Agency endpoints are going to be required to support encrypted DNS in “supporting applications (for example, web browsers) and at the operating system level wherever these features are available,” according to the zero-trust guidance.
“If agencies use custom-developed software to initiate DNS requests, they must implement support for encrypted DNS,” OMB adds. “Agencies should explicitly configure endpoints to use agency-designated encrypted DNS servers, rather than relying on automatic network discovery.”
Agencies can continue to identify and log the contents of encrypted DNS requests “by accessing this information at the agency’s designated DNS resolvers.”
To guard against DNS tunneling, agencies should be on guard for several factors, including unusual domain requests, requests for an unusual domain inside an agency and high DNS traffic volume.
“Protecting against DNS tunneling requires an advanced network threat prevention system capable of detecting and blocking this attempted data exfiltration,” Check Point notes. “Such a system needs to perform inspection of network traffic and have access to robust threat intelligence to support identification of traffic directed toward malicious domains and malicious content that may be embedded within DNS traffic.”

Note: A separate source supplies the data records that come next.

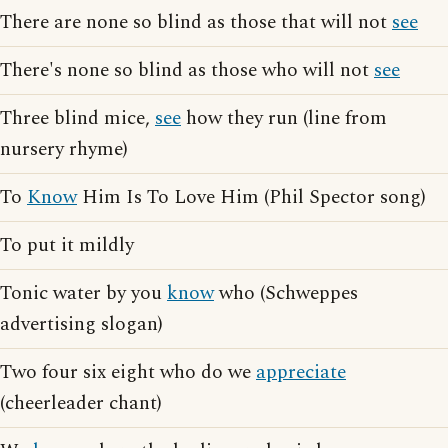
There are none so blind as those that will not
see
There's none so blind as those who will not
see
Three blind mice,
see
how they run (line from
nursery rhyme)
To
Know
Him Is To Love Him (Phil Spector song)
To put it mildly
Tonic water by you
know
who (Schweppes
advertising slogan)
Two four six eight who do we
appreciate
(cheerleader chant)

Agencies should also leverage threat intelligence tools from vendors such as Fortinet, the company notes in a blog post. Threat intelligence can help agencies identify previously discovered DNS tunneling attacks and points of origin.
“Some solutions, such as Cisco Umbrella, have an agent that can go on users’ endpoints, pushing the security controls down to the device,” Thamasett says. “Agents can report back on traffic and behavior, so depending on the maturity of an agency’s IT security team, they can appropriately analyze such data and put together a holistic picture of their remote workforce.”